» **Exercise**:
Search the records below for the string "viajes" and report only the number of lines that contain it.

» **Data**:

'''

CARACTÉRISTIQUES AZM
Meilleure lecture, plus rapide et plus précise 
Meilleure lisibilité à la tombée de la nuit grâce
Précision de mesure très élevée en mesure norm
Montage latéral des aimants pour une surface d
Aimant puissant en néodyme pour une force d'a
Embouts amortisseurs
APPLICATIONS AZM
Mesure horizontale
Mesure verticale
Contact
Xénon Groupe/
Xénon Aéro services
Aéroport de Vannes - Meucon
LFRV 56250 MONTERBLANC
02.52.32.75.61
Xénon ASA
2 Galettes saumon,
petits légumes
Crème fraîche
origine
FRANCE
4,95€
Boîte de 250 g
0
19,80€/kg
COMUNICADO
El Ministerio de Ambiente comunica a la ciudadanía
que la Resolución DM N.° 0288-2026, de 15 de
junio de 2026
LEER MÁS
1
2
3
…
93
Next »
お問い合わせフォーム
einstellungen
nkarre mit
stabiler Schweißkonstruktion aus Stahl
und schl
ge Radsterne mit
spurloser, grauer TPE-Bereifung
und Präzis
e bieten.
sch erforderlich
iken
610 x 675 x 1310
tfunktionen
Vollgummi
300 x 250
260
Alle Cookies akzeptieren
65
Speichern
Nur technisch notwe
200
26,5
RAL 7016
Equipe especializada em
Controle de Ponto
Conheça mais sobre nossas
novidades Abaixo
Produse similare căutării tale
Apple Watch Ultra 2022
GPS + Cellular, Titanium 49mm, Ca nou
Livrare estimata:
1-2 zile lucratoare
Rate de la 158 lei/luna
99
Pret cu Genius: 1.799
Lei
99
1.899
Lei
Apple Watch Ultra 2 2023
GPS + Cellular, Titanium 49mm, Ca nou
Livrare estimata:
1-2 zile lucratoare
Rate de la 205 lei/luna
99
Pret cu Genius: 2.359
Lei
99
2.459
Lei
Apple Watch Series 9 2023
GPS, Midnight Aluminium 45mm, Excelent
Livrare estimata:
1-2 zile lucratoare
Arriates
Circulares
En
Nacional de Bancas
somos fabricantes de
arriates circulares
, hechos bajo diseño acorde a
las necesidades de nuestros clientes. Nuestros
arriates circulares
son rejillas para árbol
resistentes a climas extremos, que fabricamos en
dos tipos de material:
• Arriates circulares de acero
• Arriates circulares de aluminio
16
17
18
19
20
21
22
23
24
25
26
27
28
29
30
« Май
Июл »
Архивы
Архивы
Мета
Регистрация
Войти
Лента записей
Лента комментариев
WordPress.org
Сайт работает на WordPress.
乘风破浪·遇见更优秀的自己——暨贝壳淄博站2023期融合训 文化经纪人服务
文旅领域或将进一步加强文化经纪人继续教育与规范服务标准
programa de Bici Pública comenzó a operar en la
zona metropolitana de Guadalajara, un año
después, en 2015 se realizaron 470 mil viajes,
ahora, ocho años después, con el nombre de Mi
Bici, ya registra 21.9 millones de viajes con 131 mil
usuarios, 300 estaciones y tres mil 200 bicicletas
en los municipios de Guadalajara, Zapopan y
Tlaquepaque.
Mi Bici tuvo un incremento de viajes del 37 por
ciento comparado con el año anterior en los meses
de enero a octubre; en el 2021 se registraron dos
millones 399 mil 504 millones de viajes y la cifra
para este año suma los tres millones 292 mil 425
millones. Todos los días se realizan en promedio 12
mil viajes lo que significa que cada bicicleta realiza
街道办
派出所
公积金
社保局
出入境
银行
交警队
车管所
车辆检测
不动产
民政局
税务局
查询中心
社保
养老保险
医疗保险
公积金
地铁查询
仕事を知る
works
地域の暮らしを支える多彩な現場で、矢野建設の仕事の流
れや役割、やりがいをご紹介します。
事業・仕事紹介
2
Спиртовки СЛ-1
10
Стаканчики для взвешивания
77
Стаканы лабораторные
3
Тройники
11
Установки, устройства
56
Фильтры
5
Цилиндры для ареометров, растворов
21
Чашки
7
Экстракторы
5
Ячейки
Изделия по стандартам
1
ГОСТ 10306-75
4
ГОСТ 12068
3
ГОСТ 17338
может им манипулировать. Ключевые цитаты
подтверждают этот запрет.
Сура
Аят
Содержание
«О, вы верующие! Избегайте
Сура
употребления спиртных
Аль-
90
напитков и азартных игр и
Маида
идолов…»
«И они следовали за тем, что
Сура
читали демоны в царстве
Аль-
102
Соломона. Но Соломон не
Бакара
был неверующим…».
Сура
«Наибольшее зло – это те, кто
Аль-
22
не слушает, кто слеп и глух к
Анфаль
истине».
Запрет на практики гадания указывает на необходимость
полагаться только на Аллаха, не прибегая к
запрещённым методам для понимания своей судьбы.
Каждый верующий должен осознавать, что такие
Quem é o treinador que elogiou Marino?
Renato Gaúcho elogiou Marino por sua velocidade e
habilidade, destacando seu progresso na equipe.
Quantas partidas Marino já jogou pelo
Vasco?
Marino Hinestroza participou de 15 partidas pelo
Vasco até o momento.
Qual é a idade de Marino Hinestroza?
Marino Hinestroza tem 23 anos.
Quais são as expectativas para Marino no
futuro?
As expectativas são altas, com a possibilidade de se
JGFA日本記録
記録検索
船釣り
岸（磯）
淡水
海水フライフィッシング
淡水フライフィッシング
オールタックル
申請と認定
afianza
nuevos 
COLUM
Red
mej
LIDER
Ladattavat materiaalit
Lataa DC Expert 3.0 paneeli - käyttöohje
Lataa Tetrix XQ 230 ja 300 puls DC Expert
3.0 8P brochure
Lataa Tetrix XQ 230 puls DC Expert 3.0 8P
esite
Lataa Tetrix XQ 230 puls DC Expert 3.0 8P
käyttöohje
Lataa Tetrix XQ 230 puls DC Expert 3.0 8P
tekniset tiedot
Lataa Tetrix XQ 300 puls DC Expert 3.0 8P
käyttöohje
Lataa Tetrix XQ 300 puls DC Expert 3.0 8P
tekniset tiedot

'''

» **Written solution**:
5